El encuentro definitivo con la Santísima Trinidad En los últimos años de su vida, el Fundador del Opus Dei emprende viajes de catequesis por numerosos países de Europa y de América Latina: en todas partes, mantiene numerosas reuniones de formación, sencillas y familiares —aun cuando con frecuencia asisten miles de personas para escucharlo—, en las que habla de Dios, de los sacramentos, de las devociones cristianas, de la santificación del trabajo, de amor a la Iglesia y al Papa. El 28 de marzo de 1975 celebra el jubileo sacerdotal. Aquel día su oración es como una síntesis de toda su vida: A la vuelta de cincuenta años, estoy como un niño que balbucea: estoy comenzando, recomenzando, en mi lucha interior de cada jornada. Y así, hasta el final de los días que me queden: siempre recomenzando.
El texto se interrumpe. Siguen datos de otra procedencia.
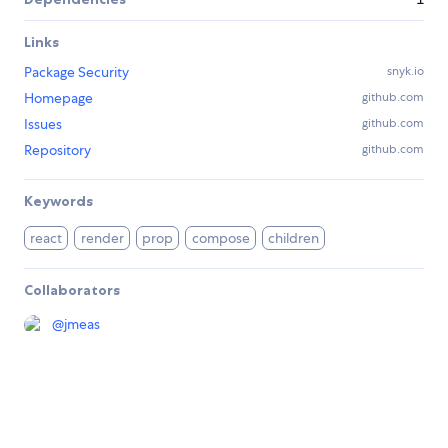
Links
Package Security
snyk.io
Homepage
github.com
Issues
github.com
Repository
github.com
Keywords
react
render
prop
compose
children
Collaborators
@
jmeas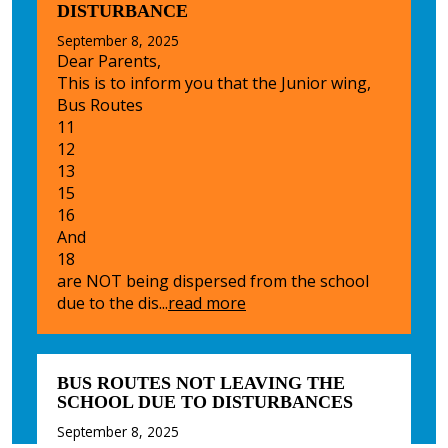
DISTURBANCE
September 8, 2025
Dear Parents,
This is to inform you that the Junior wing,
Bus Routes
11
12
13
15
16
And
18
are NOT being dispersed from the school
due to the dis...
read more
BUS ROUTES NOT LEAVING THE
SCHOOL DUE TO DISTURBANCES
September 8, 2025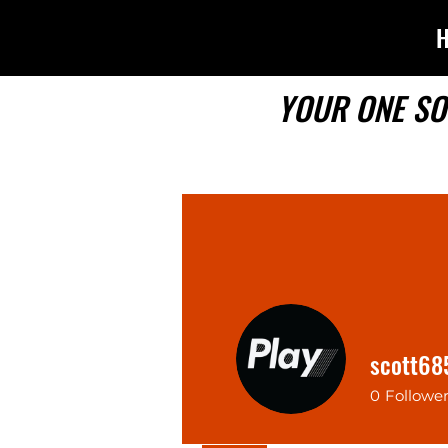
YOUR ONE SO
scott68
0
Followe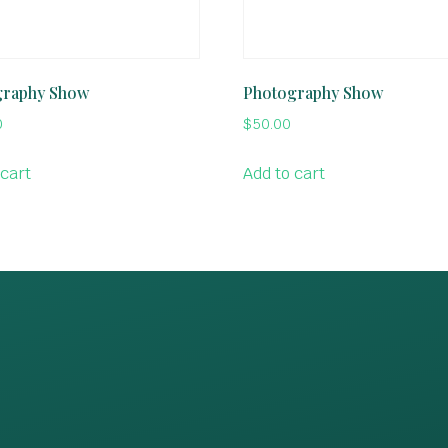
graphy Show
Photography Show
0
$
50.00
 cart
Add to cart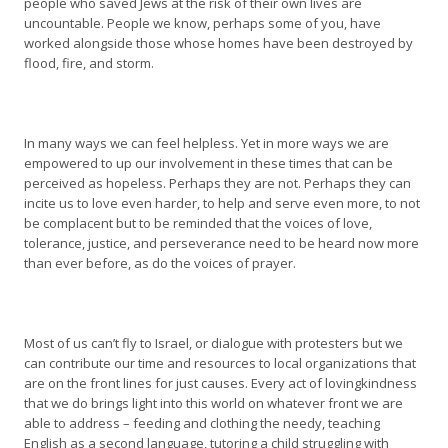
people who saved Jews at the risk of their own lives are
uncountable. People we know, perhaps some of you, have
worked alongside those whose homes have been destroyed by
flood, fire, and storm.
In many ways we can feel helpless. Yet in more ways we are
empowered to up our involvement in these times that can be
perceived as hopeless. Perhaps they are not. Perhaps they can
incite us to love even harder, to help and serve even more, to not
be complacent but to be reminded that the voices of love,
tolerance, justice, and perseverance need to be heard now more
than ever before, as do the voices of prayer.
Most of us can’t fly to Israel, or dialogue with protesters but we
can contribute our time and resources to local organizations that
are on the front lines for just causes. Every act of lovingkindness
that we do brings light into this world on whatever front we are
able to address – feeding and clothing the needy, teaching
English as a second language, tutoring a child struggling with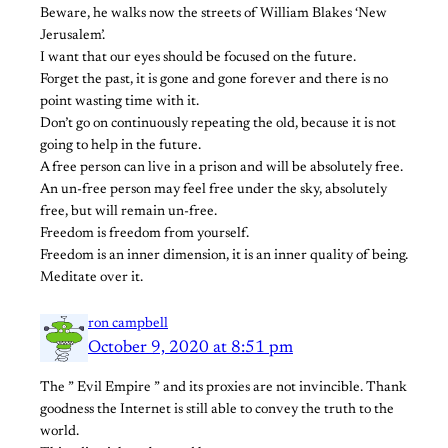
Beware, he walks now the streets of William Blakes ‘New
Jerusalem’.
I want that our eyes should be focused on the future.
Forget the past, it is gone and gone forever and there is no
point wasting time with it.
Don’t go on continuously repeating the old, because it is not
going to help in the future.
A free person can live in a prison and will be absolutely free.
An un-free person may feel free under the sky, absolutely
free, but will remain un-free.
Freedom is freedom from yourself.
Freedom is an inner dimension, it is an inner quality of being.
Meditate over it.
ron campbell
October 9, 2020 at 8:51 pm
The ” Evil Empire ” and its proxies are not invincible. Thank
goodness the Internet is still able to convey the truth to the
world.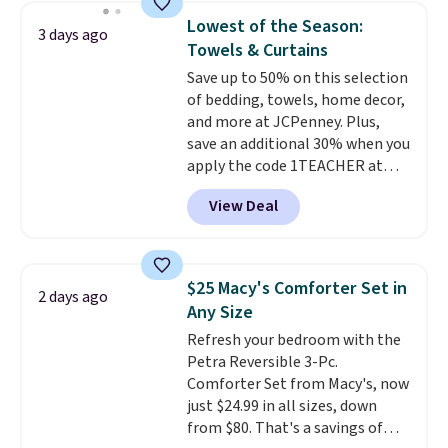
towels sold at Macy's. You can
Lowest of the Season:
3 days ago
also get a pair of matching hand
Towels & Curtains
towels for $8.99. Also, this Miken
Save up to 50% on this selection
Juniors' Kimono Cover-Up drops
of bedding, towels, home decor,
from $38 to $9.50. You'd spend at
and more at JCPenney. Plus,
least $15 elsewhere for a similar
save an additional 30% when you
one. It's available in two colors
apply the code 1TEACHER at
in sizes XS-L.
Prices start at less
checkout. We found these 100%
than $3, and the sale includes
View Deal
Cotton Liz Claiborne Towels,
brands like Nautica, Lacoste,
which drop from $25 to $12.99
Nike, and KitchenAid
. Log into
to $9.09 with the code. This is
your free Macy's Rewards
the lowest price we have seen
account to qualify for free
$25 Macy's Comforter Set in
2 days ago
this season! Also, this Set of 2
shipping at $39. Otherwise, it
Any Size
Isla Printed Blackout Curtain
adds $10.95. Some items are
Refresh your bedroom with the
Set drops from $65 to $29.99 to
final sale, so no returns,
Petra Reversible 3-Pc.
$20.99 with the code.
100%
exchanges, or price adjustments
Comforter Set from Macy's, now
cotton Liz Claiborne towels for
are allowed.
just $24.99 in all sizes, down
$9 and printed blackout
from $80. That's a savings of
curtains for $21 is the home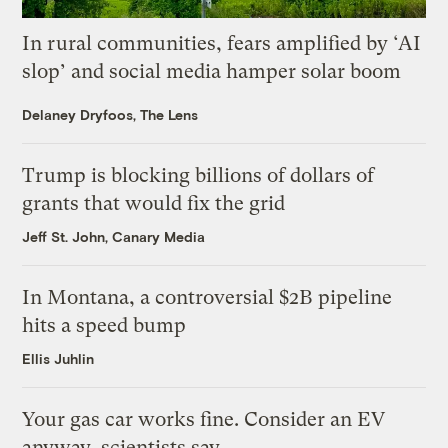
In rural communities, fears amplified by ‘AI
slop’ and social media hamper solar boom
Delaney Dryfoos, The Lens
Trump is blocking billions of dollars of
grants that would fix the grid
Jeff St. John, Canary Media
In Montana, a controversial $2B pipeline
hits a speed bump
Ellis Juhlin
Your gas car works fine. Consider an EV
anyway, scientists say.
El 26 de junio de 1975, a mediodía, el Beato Josemaría muere en su habitación de trabajo, a consecuencia de un paro cardiaco, a los pies de un cuadro de la Santísima Virgen a la que dirige su última mirada. En ese momento, el Opus Dei se encuentra presente en los cinco continentes, con más de 60.000 miembros de 80 nacionalidades. Las obras de espiritualidad de Mons. Escrivá de Balaguer (Camino, Santo Rosario, Conversaciones con Monseñor Escrivá de Balaguer, Es Cristo que pasa, Amigos de Dios, La Iglesia, nuestra Madre, Via Crucis, Surco, Forja) se han difundido en millones de ejemplares.
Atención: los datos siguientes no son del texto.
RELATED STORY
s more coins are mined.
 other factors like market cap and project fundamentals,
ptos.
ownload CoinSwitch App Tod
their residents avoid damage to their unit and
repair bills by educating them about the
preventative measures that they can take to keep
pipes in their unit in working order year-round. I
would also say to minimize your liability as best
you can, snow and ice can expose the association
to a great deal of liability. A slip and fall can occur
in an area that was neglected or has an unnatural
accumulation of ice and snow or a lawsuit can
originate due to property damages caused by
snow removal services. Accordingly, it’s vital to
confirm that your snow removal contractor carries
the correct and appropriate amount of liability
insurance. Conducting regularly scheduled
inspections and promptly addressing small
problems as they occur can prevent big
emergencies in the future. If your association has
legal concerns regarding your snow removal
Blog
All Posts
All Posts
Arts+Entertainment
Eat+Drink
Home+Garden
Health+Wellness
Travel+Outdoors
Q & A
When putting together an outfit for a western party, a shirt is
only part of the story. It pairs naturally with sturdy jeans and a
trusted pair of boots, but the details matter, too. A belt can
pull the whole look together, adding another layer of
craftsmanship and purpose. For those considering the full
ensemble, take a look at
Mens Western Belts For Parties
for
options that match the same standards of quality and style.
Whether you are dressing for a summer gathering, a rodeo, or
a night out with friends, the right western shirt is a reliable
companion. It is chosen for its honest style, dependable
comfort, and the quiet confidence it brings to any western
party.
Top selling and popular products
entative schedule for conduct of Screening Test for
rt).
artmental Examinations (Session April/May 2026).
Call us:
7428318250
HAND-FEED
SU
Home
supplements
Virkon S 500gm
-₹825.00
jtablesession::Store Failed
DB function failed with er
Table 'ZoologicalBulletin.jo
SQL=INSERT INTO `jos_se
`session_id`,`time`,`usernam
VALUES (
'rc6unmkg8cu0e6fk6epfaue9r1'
Después de su fallecimiento, un gran número de fieles pide al Papa que se abra su causa de canonización. El 17 de mayo de 1992, en Roma, S.S. Juan Pablo II eleva a Josemaría Escrivá a los altares, en una multitudinaria ceremonia de beatificación. El 21 de septiembre de 2001, la Congregación Ordinaria de Cardenales y Obispos miembros de la Congregación para las Causas de los Santos, confirma unánimemente el carácter milagroso de una curación y su atribución al Beato Josemaría. La lectura del relativo decreto sobre el milagro ante el Romano Pontífice, tiene lugar el 20 de diciembre. El 26 de febrero de 2002, Juan Pablo II preside el Consistorio Ordinario Público de Cardenales y, oídos los Cardenales, Arzobispos y Obispos presentes, establece que la ceremonia de Canonización del Beato Josemaría Escrivá se celebre el 6 de octubre de 2002.